C’est donc l’amélioration substantielle de l’efficacité des facteurs de production qui permet d’expliquer la majeure partie de la croissance économique. Il insiste sur le fait que l’augmentation de l’efficacité du capital ne doit pas être mise au second plan. Contrairement à Kuznets, Fabricant refuse d’utiliser la productivité du travail comme un indicateur de la productivité totale ; en limitant l’étude de la productivité à celle du travail, on s’empêcherait de tenir compte de la hausse de l’intensité capitalistique ; ce faisant on surestimerait les gains réels de productivité :

« As we have just noted, output per unit of labor and capital combined - "total productivity" - has risen somewhat less rapidly than would be indicated by output per man-hour, that is, "labor productivity," alone. » (Ibid., p. 10).

Dans une note de bas de page afférente au paragraphe que nous venons de citer, il indique la cause principale de l’augmentation de la productivité du travail ; elle vient, selon lui, de la croissance considérable de l’investissement réalisé dans l’éducation et dans la formation :

« The entrant into a trade, profession, or business bears not only the burden of uncertainty but also the cost of an investment in education and training.
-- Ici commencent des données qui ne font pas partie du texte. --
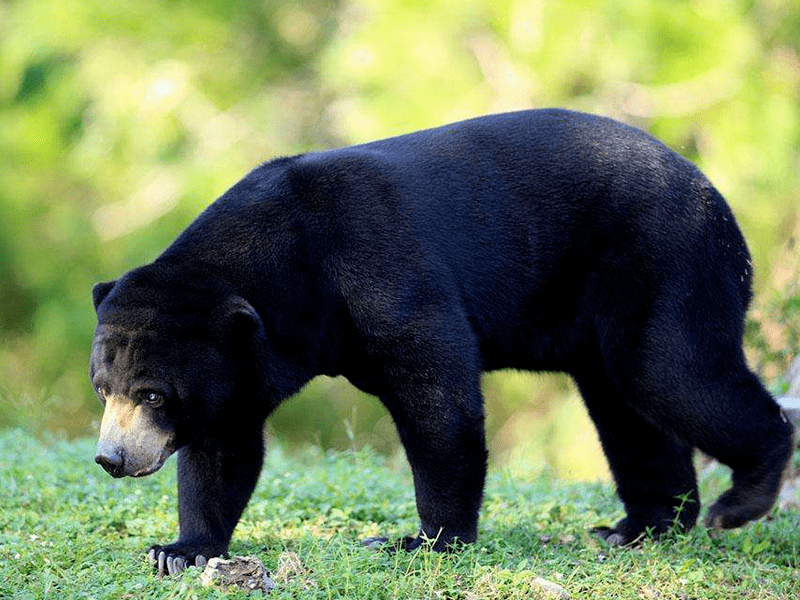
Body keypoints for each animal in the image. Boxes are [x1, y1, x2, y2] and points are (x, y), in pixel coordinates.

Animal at [92, 109, 792, 576]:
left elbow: (438, 398)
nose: (111, 458)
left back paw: (740, 498)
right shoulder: (247, 356)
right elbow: (223, 445)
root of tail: (712, 193)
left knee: (672, 374)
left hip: (662, 261)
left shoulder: (379, 266)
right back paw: (641, 527)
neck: (291, 265)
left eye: (152, 394)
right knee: (627, 407)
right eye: (104, 389)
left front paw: (423, 539)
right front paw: (177, 549)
This type of capital, substantial even eighty years ago, has grown still greater. Yet we count an hour of a man's labor today as equal to an hour of a man's labor eighty years ago; we fail to include in input the services of intangible capital invested in education, training, and good health. Because this investment per worker has increased, there is point to the claim that labor's efficiency has grown; however, output per man-hour is no measure of its growth. » (Ibid.).
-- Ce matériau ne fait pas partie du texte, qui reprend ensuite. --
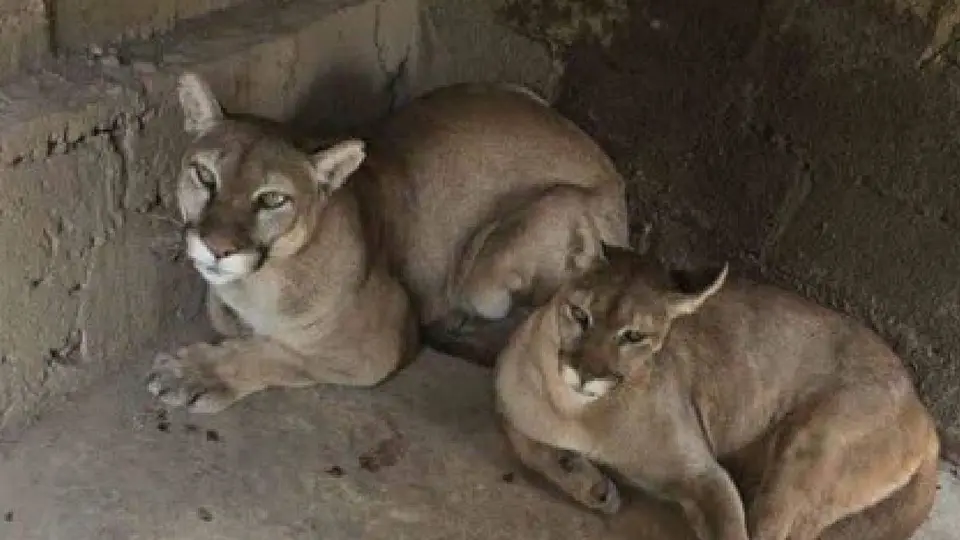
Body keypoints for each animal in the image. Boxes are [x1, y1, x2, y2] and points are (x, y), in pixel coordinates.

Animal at [495, 243, 939, 540]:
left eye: (634, 336)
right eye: (580, 315)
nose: (586, 374)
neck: (575, 410)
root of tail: (923, 409)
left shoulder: (705, 474)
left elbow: (728, 528)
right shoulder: (510, 395)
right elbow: (522, 439)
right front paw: (587, 481)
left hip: (811, 448)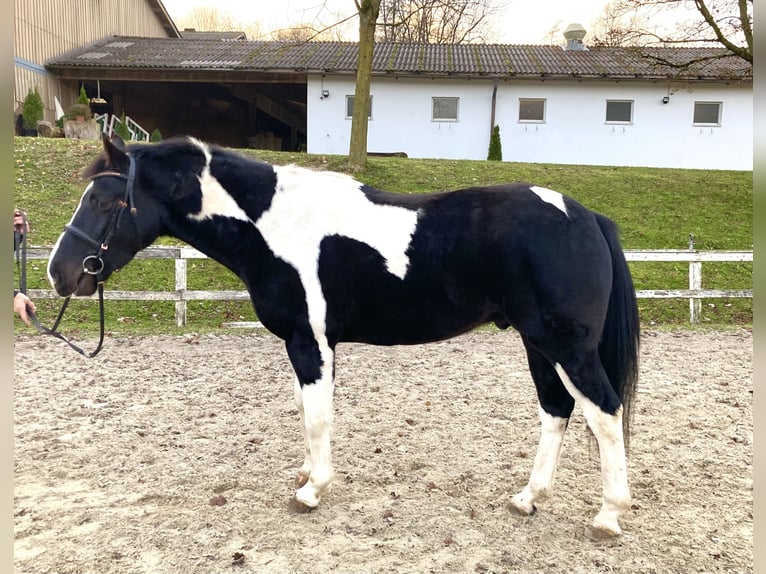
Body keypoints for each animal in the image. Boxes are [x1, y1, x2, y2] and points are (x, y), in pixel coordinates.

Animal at [45, 135, 640, 540]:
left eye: (102, 201)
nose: (59, 273)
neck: (274, 225)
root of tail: (586, 215)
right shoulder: (304, 344)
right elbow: (305, 412)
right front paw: (308, 475)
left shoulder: (310, 342)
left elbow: (316, 417)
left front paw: (312, 491)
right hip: (537, 344)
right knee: (557, 411)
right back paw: (527, 499)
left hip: (566, 347)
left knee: (604, 412)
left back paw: (609, 516)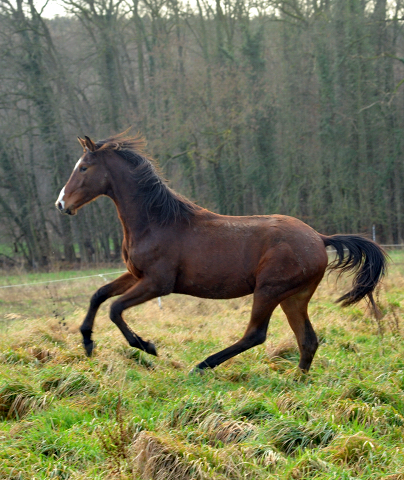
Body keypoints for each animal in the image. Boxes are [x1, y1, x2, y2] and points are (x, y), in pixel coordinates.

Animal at [55, 133, 386, 374]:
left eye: (83, 168)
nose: (61, 203)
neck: (156, 222)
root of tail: (319, 238)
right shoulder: (136, 275)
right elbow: (99, 295)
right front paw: (87, 342)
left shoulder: (158, 284)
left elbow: (115, 308)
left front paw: (146, 346)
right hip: (294, 296)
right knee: (307, 340)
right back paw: (297, 382)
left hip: (269, 290)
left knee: (256, 334)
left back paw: (202, 365)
Dans cette citation, on relève l’idée que les agents économiques qui entrent sur le marché du travail ont eu à supporter le coût de l’investissement dans l’éducation, en formation et en santé. Ces dépenses sont des investissements en capital, mais en capital intangible. Enfin, Fabricant explique que la mesure du travail par les heures travaillées ne peut pas rendre compte de cette hausse de la qualité du travail. Il reconnaît donc le rôle essentiel que joue cet investissement sur la croissance économique.
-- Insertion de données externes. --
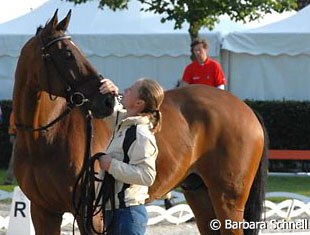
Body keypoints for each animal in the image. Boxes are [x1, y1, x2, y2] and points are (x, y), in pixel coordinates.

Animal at [13, 10, 268, 234]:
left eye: (74, 51)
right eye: (66, 53)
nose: (106, 100)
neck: (46, 137)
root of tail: (245, 109)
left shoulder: (91, 216)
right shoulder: (43, 212)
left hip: (228, 200)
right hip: (199, 193)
Fabricant s’intéresse alors à la répartition de la croissance du produit par tête entre les deux facteurs de production. Il explique que le travail en a capté une part prépondérante notamment grâce à cet investissement : « [Workers] they have gained, further, because the price of their work relative to the price of capital has turned in their favor with the increase in amount of capital per worker » (Ibid., p. 16). Il précise, dans une note de bas de page, que ce capital, qui comprend le capital intangible (concept qu’il ne définit pas), est une des explications de la hausse du prix relatif du travail : « In part, the increase in the relative price of work reflects an increase – through education etc. – in the intangible capital embodied in workers » (Ibid.).

Fabricant considère donc que ce capital intangible, accumulé grâce à l’investissement dans l’éducation, fait partie intégrante du travailleur ; il ne peut en être dissocié. Ces affirmations, si pertinentes soit-elles, ne doivent pas masquer le fait qu’elles ne forment pas le cœur de l’analyse de Fabricant. Nous l’avons dit, ces remarques sont reléguées en notes de bas de page, et la fonction de production utilisée par Fabricant ne permet pas de distinguer les effets de l’augmentation de la qualité du travail sur la hausse du produit par tête. Elles ajoutent cependant un aspect essentiel à la contribution de Kuznets : les investissements réalisés dans l’éducation, formation et santé se transforment en capital, qui enrichit dès lors la force de travail d’une nouvelle dimension, bien qu’intangible.